ALLAN WOHLSTROM July 29, 2012 at 05:11 PM
does anyone know how much they charge for a wedding on their property? 8-10 thousand and what will the town see of that a big fat goose egg they only losers in this are the surrounding property owners if this gets approved noise traffic and most of all their property values being substantionally lower which in turn is less taxes paid to the town and all town residents will have to pay more to make up for it
Brad August 01, 2012 at 09:58 PM
I do not know chips pub,but I can assure you that the bistro will be dedicated to local farmers and excellent ,comfortable cuisine
Jay August 02, 2012 at 01:09 AM
As a result of the recession/depression people have cut back on having children - this will be reflected in the next couple of years by a decreased enrollment in many towns - hopefully this will prevent the need for millions to be spent expanding schools districts and reducing staff that is the major cost factor . Of course the teacher, administrator unions will demand that we maintain staff to reduce the size of classes downward to improve the test scores. It never ends till you say no on a regular basis at each and every budget vote. Take a real look at the level of administrators and teacher salaries - how many earn that in the real world?

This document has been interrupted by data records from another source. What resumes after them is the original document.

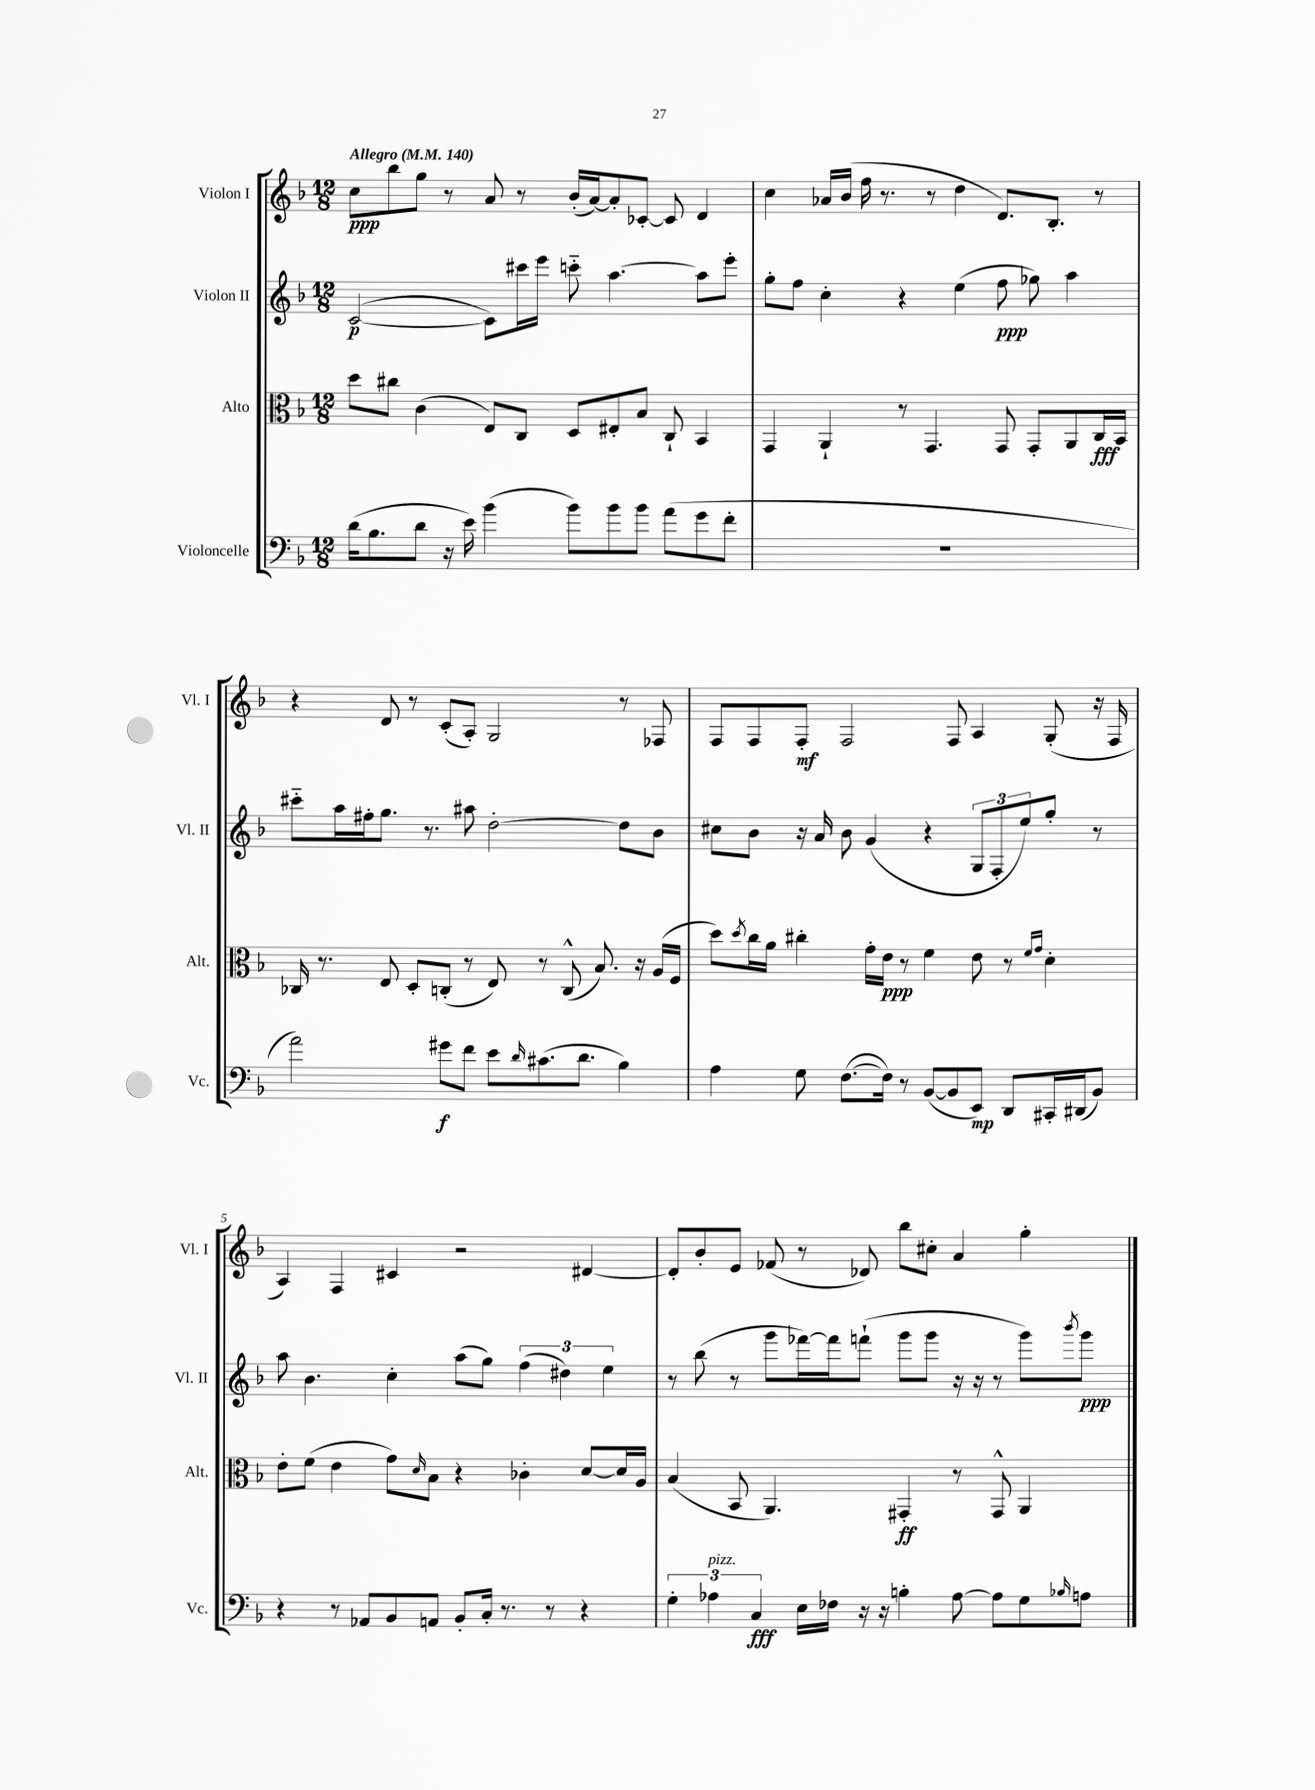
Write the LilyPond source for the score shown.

<<
\new StaffGroup <<
\new Staff = "s0" \with { instrumentName = "Violon I" shortInstrumentName = "Vl. I" } {
    \clef treble \key f \major \numericTimeSignature \time 12/8 \tempo "Allegro" 4 = 140
    c''8\ppp bes''8 g''8 r8 a'8 r8 bes'16-.( a'16~) a'8-. ces'8~-. ces'8 d'4 |
    c''4 aes'16 bes'16( f''16 r8. r8 d''4 d'8.) bes8.-. r8 |
    r4 d'8 r8 c'8-.( a8-.) g2 r8 fes8 |
    f8 f8 f8-.\mf f2 f8 a4 g8-.( r16 f16 |
    a4) f4 cis'4 r2 dis'4~ |
    dis'8-. bes'8-. e'8 fes'8( r8 des'8) bes''8 cis''8-. a'4 g''4-. \bar "|." |
}
\new Staff = "s1" \with { instrumentName = "Violon II" shortInstrumentName = "Vl. II" } {
    \clef treble \key f \major \numericTimeSignature \time 12/8
    c'2~\p( c'8) cis'''16 e'''16 c'''8-_ a''4.~ a''8 e'''8-. |
    g''8-. f''8 c''4-. r4 e''4( f''8\ppp ges''8) a''4 |
    cis'''8-_ a''16 fis''16-. g''8. r8. ais''8 d''2~-. d''8 bes'8 |
    cis''8 bes'8 r16 a'16 bes'8 g'4( r4 \tuplet 3/2 { g8 f8-. e''8) } g''8-. r8 |
    a''8 bes'4. c''4-. a''8( g''8) \tuplet 3/2 { f''4( dis''4) e''4 } |
    r8 bes''8( r8 g'''8 fes'''16~) fes'''16 f'''8-!( g'''8 g'''8 r16 r16 r8 g'''8) \acciaccatura { bes'''8 } g'''8\ppp \bar "|." |
}
\new Staff = "s2" \with { instrumentName = "Alto" shortInstrumentName = "Alt." } {
    \clef alto \key f \major \numericTimeSignature \time 12/8
    d''8 cis''8 c'4( e8) c8 d8 eis8-. bes8 c8-! bes,4 |
    g,4 a,4-! r8 g,4. g,8 g,8-. a,8 c16\fff bes,16 |
    ces16 r8. e8 d8-. c8-.( r8 e8) r8 c8-^( bes8.) r16 a16( f16 |
    d''8) \acciaccatura { d''8 } c''16 a'16 cis''4-. g'16-. e'16\ppp r8 f'4 e'8 r8 \grace { f'16 g'16 } d'4-. |
    e'8-. f'8( e'4 g'8) \grace { d'16 } bes8 r4 ces'4-. d'8~ d'16 a16 |
    bes4( bes,8 a,4.) gis,4-.\ff r8 gis,8-^ a,4 \bar "|." |
}
\new Staff = "s3" \with { instrumentName = "Violoncelle" shortInstrumentName = "Vc." } {
    \clef bass \key f \major \numericTimeSignature \time 12/8
    d'16( bes8. d'8 r16 e'16) bes'4( bes'8) bes'8 bes'8 a'8( g'8 f'8-. |
    R1. |
    a'2) gis'8\f f'8 e'8 \grace { d'16 } cis'8.( d'8. bes4) |
    a4 g8 f8.~( f16) r8 bes,8~( bes,8 e,8\mp) d,8 cis,16-. dis,16( bes,8) |
    r4 r8 aes,8 bes,8 a,8 bes,8-. c16-. r8. r8 r4 |
    \tuplet 3/2 { g4-. aes4^\markup { \italic "pizz." } c4\fff } e16 fes16 r16 r16 b4-. aes8~ aes8 g8 \grace { bes16 } a8 \bar "|." |
}
>>
>>
\layout { \context { \Score \override BarNumber.break-visibility = ##(#f #t #t) barNumberVisibility = #(every-nth-bar-number-visible 5) } }
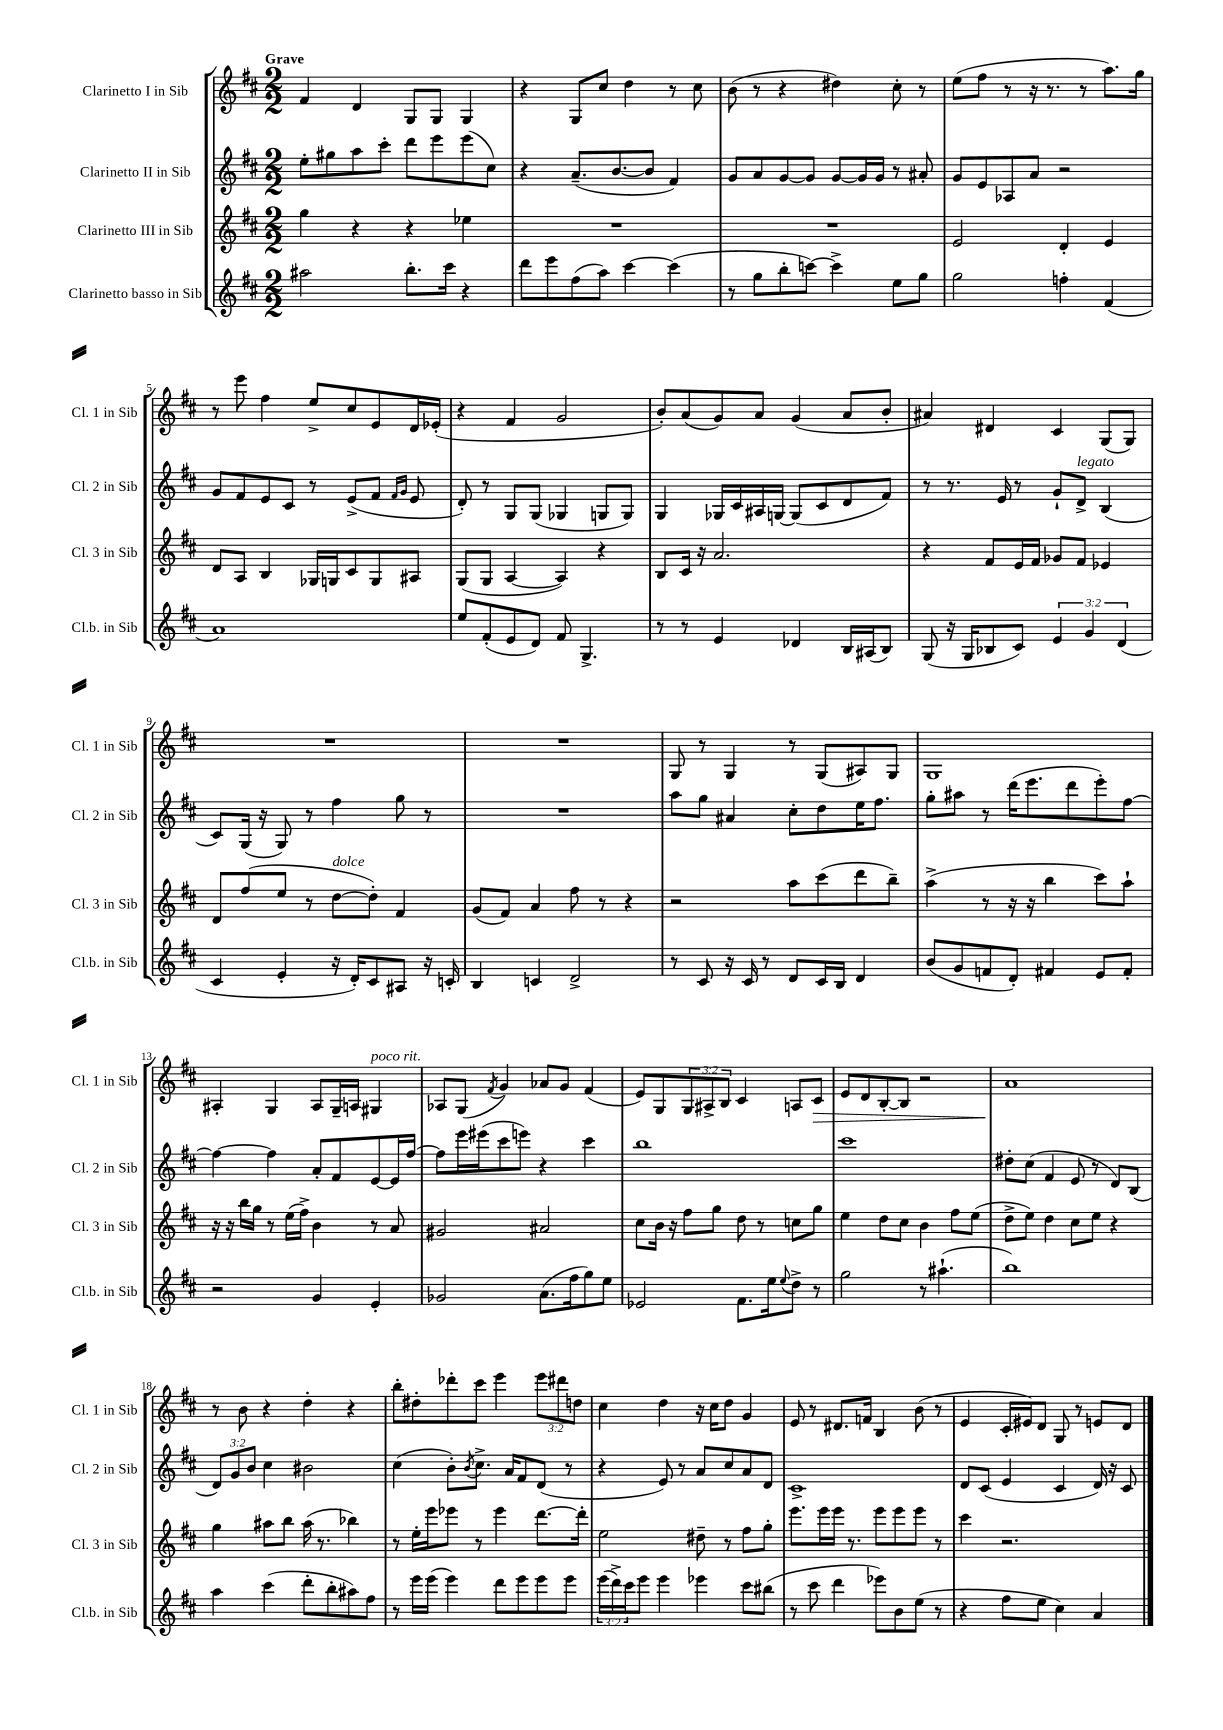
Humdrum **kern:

**kern	**kern	**kern	**kern	**dynam
*part4	*part3	*part2	*part1	*part1
*staff4	*staff3	*staff2	*staff1	*staff1
*I"Clarinetto basso in Sib	*I"Clarinetto III in Sib	*I"Clarinetto II in Sib	*I"Clarinetto I in Sib	*
*I'Cl.b. in Sib	*I'Cl. 3 in Sib	*I'Cl. 2 in Sib	*I'Cl. 1 in Sib	*
*clefG2	*clefG2	*clefG2	*clefG2	*
*k[f#c#]	*k[f#c#]	*k[f#c#]	*k[f#c#]	*
*M2/2	*M2/2	*M2/2	*M2/2	*
=1	=1	=1	=1	=1
!	!	!	!LO:TX:a:B:t=Grave	!
2aa#X\	4gg\	8ee'\L	4f#/	.
.	.	8gg#X\	.	.
.	4r	8aa\	4d/	.
.	.	8ccc#'\J	.	.
8.bb'\L	4r	8ddd\L	8G/L	.
.	.	8eee\	8G/J	.
16ccc#\Jk	.	.	.	.
4r	4ee-X\	(8eee\	4G/	.
.	.	8cc#\J)	.	.
=2	=2	=2	=2	=2
8ddd\L	1r	4r	4r	.
8eee\	.	.	.	.
(8ff#\	.	(8.a~/L	8G/L	.
8aa\J)	.	.	8cc#/J	.
.	.	[8.b/	.	.
[4ccc#\	.	.	4dd\	.
.	.	8b/J]	.	.
(4ccc#\]	.	4f#/)	8r	.
.	.	.	8cc#\	.
=3	=3	=3	=3	=3
8r	1r	8g/L	(8b\	.
8gg\L	.	8a/	8r	.
8bb'\	.	[8g/	4r	.
[8cccn\J)	.	8g/J]	.	.
4ccc^\]	.	[8g/L	4dd#X\)	.
.	.	16g/L]	.	.
.	.	16g/JJ	.	.
8ee\L	.	8r	8cc#'\	.
8gg\J	.	8a#X'/	8r	.
=4	=4	=4	=4	=4
2gg\	2e/	8g/L	(8ee\L	.
.	.	8e/	8ff#\J	.
.	.	8A-X/	8r	.
.	.	8a/J	16r	.
.	.	.	8.r	.
4ffn'\	4d'/	2r	.	.
.	.	.	8r	.
(4f#/	4e/	.	8.aa\L)	.
.	.	.	16gg\Jk	.
!!LO:LB:g=z
=5	=5	=5	=5	=5
1a)	8d/L	8g/L	8r	.
.	8A/J	8f#/	8eee\	.
.	4B/	8e/	4ff#\	.
.	.	8c#/J	.	.
.	16G-X/LL	8r	8ee^/L	.
.	16Gn/J	.	.	.
.	8c#/	(8e^/L	8cc#/	.
.	8G/	8f#/J	8e/	.
.	.	16qqf#/LL	.	.
.	.	16qqg/JJ	.	.
.	8A#X/J	8e/	16d/L	.
.	.	.	(16e-X'/JJ	.
=6	=6	=6	=6	=6
8ee/L	(8G/L	8d'/)	4r	.
(8f#'/	8G/J	8r	.	.
8e/	[4A/	8G/L	4f#/	.
8d/J)	.	(8G/J	.	.
8f#/	4A/])	4G-X/	2g/	.
4.G^/	.	.	.	.
.	4r	8Gn/L	.	.
.	.	8G/J)	.	.
=7	=7	=7	=7	=7
8r	8B/L	4G/	8b'/L)	.
8r	16c#/Jk	.	(8a/	.
.	16r	.	.	.
4e/	2.a/	16G-X/LL	8g/)	.
.	.	16c#/	.	.
.	.	16A#X/	8a/J	.
.	.	[16Gn/JJ	.	.
4d-X/	.	(8G/L]	(4g/	.
.	.	8c#/	.	.
16B/LL	.	8d/	8a/L	.
(16A#X/J	.	.	.	.
8B/J)	.	8f#/J)	8b'/J	.
=8	=8	=8	=8	=8
(8G/	4r	8r	4a#X/)	.
16r	.	8.r	.	.
16G/KL	.	.	.	.
8B-X/	8f#/L	.	4d#X/	.
.	.	16e/	.	.
8c#/J)	16e/L	8r	.	.
.	16f#/JJ	.	.	.
6e/	8g-X/L	8g`/L	4c#/	.
!	!	!LO:TX:a:i:t=legato	!	!
.	8f#/J	8d^/J	.	.
6g/	.	.	.	.
.	4e-X/	(4B/	(8G/L	.
(6d/	.	.	.	.
.	.	.	8G/J)	.
!!LO:LB:g=z
=9	=9	=9	=9	=9
4c#/	8d/L	8c#/L)	1r	.
.	(8ff#/	(16G/Jk	.	.
.	.	16r	.	.
4e'/	8ee/J	8G/)	.	.
.	8r	8r	.	.
!	!LO:TX:a:i:t=dolce	!	!	!
16r	[8dd\L	4ff#\	.	.
16d'/KL)	.	.	.	.
8c#/	8dd'\J])	.	.	.
8A#X/J	4f#/	8gg\	.	.
16r	.	8r	.	.
16cn'/	.	.	.	.
=10	=10	=10	=10	=10
4B/	(8g/L	1r	1r	.
.	8f#/J)	.	.	.
4cn/	4a/	.	.	.
2d^/	8ff#\	.	.	.
.	8r	.	.	.
.	4r	.	.	.
=11	=11	=11	=11	=11
8r	2r	8aa\L	8G/	.
8c#/	.	8gg\J	8r	.
16r	.	4a#X/	4G/	.
16c#/	.	.	.	.
8r	.	.	.	.
8d/L	8aa\L	8cc#'\L	8r	.
16c#/L	(8ccc#\	8dd\	(8G/L	.
16B/JJ	.	.	.	.
4d/	8ddd\	16ee\K	8A#X/)	.
.	.	8.ff#\J	.	.
.	8bb~\J)	.	8G/J	.
=12	=12	=12	=12	=12
(8b/L	(4aa^\	8gg'\L	1G	.
8g/	.	8aa#X\J	.	.
8fn/	8r	8r	.	.
8d'/J)	16r	(16ddd\KL	.	.
.	16r	8.eee\	.	.
4f#X/	4bb\	.	.	.
.	.	8ddd\	.	.
8e/L	8ccc#\L)	8eee'\)	.	.
8f#'/J	8aa`\J	[8ff#\J	.	.
!!LO:LB:g=z
=13	=13	=13	=13	=13
2r	16r	4ff#\_	4A#X'/	.
.	16r	.	.	.
.	16bb\LL	.	.	.
.	16gg\JJ	.	.	.
.	8r	4ff#\]	4G/	.
.	(16ee\LL	.	.	.
.	16ff#^\JJ)	.	.	.
4g/	4b\	8a'/L	8A#/L	.
.	.	8f#/	16G~/L	.
.	.	.	16An/JJ	.
!	!	!	!LO:TX:a:i:t=poco rit.	!
4e'/	8r	[8e/	4G#X/	.
.	8a/	16e/L]	.	.
.	.	[16ff#/JJ	.	.
=14	=14	=14	=14	=14
2g-X/	2g#X/	8ff#\L]	8A-X/L	.
.	.	16eee\L	(8G/J	.
.	.	(16eee#X\J	.	.
.	.	.	8qf#/	.
.	.	8ccc#\	4g/)	.
.	.	8eeen\J)	.	.
(8.a\L	2a#X/	4r	8a-X/L	.
.	.	.	8g/J	.
16ff#\k	.	.	.	.
8gg\)	.	4ccc#\	(4f#/	.
8ee\J	.	.	.	.
=15	=15	=15	=15	=15
2e-X/	8cc#\L	1bb	8e/L)	.
.	16b\Jk	.	8G/	.
.	16r	.	.	.
.	8ff#\L	.	12G/	.
.	.	.	12A#X^/	.
.	8gg\J	.	.	.
.	.	.	12B/J	.
8.f#\L	8dd\	.	4c#/	.
.	8r	.	.	.
16ee\k	.	.	.	.
8qqee/	.	.	.	.
8dd^\J	8ccn\L	.	8An/L	.
!	!	!	!	!LO:HP:b
8r	8gg\J	.	8c#/J	>
=16	=16	=16	=16	=16
2gg\	4ee\	1ccc#	8e/L	.
.	.	.	8d/	.
.	8dd\L	.	[8B'/	.
.	8cc#\J	.	8B/J]	.
8r	4b\	.	2r	.
(4.aa#X`\	.	.	.	.
.	8ff#\L	.	.	.
.	(8ee\J	.	.	.
=17	=17	=17	=17	=17
1bb)	8dd^\L	8dd#X'\L	1a	.
.	8ee\J)	(8cc#\J	.	.
.	4dd\	4f#/	.	.
.	8cc#\L	8e/	.	.
.	8ee\J	8r	.	.
.	4r	8d/L)	.	.
.	.	(8B/J	.	.
.	.	.	.	]
!!LO:LB:g=z
=18	=18	=18	=18	=18
4aa\	4gg\	12d/L)	8r	.
.	.	12g/	.	.
.	.	.	8b\	.
.	.	12b/J	.	.
(4ccc#\	8aa#X\L	4cc#\	4r	.
.	8bb\J	.	.	.
8ddd'\L	(16aa#\	2b#X\	4dd'\	.
.	8.r	.	.	.
8bb'\	.	.	.	.
8aa#X\)	4bb-X\)	.	4r	.
8ff#\J	.	.	.	.
=19	=19	=19	=19	=19
8r	8r	(4cc#\	8bb'\L	.
16eee\LL	16ee'\LL	.	8dd#X'\	.
(16eee\JJ	16eee\J	.	.	.
4eee\)	8eee-X\J	8b'\L)	8ddd-X'\	.
.	.	8qb/	.	.
.	8r	8.cc#^\J	8ccc#\J	.
8ddd\L	4eee-\	.	4eee\	.
.	.	16a/KL	.	.
8eee\	.	8f#/	.	.
8eee\	[8.ddd\L	(8d/J	12eee\L	.
.	.	.	12ddd#X\	.
8eee\J	.	8r	.	.
.	.	.	12ddn\J	.
.	16ddd'\Jk]	.	.	.
=20	=20	=20	=20	=20
(24eee\LL	2ee\	4r	4cc#\	.
24ddd^\)	.	.	.	.
24ccc#\J	.	.	.	.
8eee\J	.	.	.	.
4eee\	.	8e/)	4dd\	.
.	.	8r	.	.
4eee-X\	8dd#X~\	8a/L	16r	.
.	.	.	16cc#\KL	.
.	8r	8cc#/	8dd\J	.
8ccc#\L	8ff#\L	8a/	4g/	.
(8bb#X\J	8gg'\J	8d/J	.	.
=21	=21	=21	=21	=21
8r	8.eee\L	1c#^	8e/	.
8ccc#\	.	.	8r	.
.	16eee\L	.	.	.
4ddd\	16eee\JJ	.	8.d#X/L	.
.	8.r	.	.	.
.	.	.	16fn/Jk	.
8eee-X\L)	8eee\L	.	4B/	.
8b\	8eee\	.	.	.
(8ee\J	8eee\J	.	(8b\	.
8r	8r	.	8r	.
=22	=22	=22	=22	=22
4r	4ccc#\	8d/L	4e/	.
.	.	(8c#/J	.	.
8ff#\L	2.r	4e/	16c#'/LL	.
.	.	.	16e#X/J)	.
8ee\J	.	.	8d/J	.
4cc#\)	.	4c#/	8G/	.
.	.	.	8r	.
4a/	.	16d/)	8en/L	.
.	.	16r	.	.
.	.	8c#/	8d/J	.
==	==	==	==	==
*-	*-	*-	*-	*-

judi August 03, 2012 at 02:56 PM
See FB page for details of violations by Chamard.
sally cotter August 15, 2012 at 01:39 PM
come to the next p & z meeting.(sept 5 at 7pm - town hall) chamard needs people coming to support it. to deny a 35 seat bistro because of noise and traffic is unreasonable. there is no noise involved - unless people are chewing with their mouths open & traffic is negligible from this small business addition. (
sally cotter August 15, 2012 at 01:40 PM
planning & zoning on sept 5 - 7pm. come & support them as they try to grow a business in this town that could grow some others ( wedding dress store, b&b, etc.)
sally cotter August 15, 2012 at 01:41 PM
Robyn - come to the p & z meeting on sept 5, 7pm - town hall - and show your support.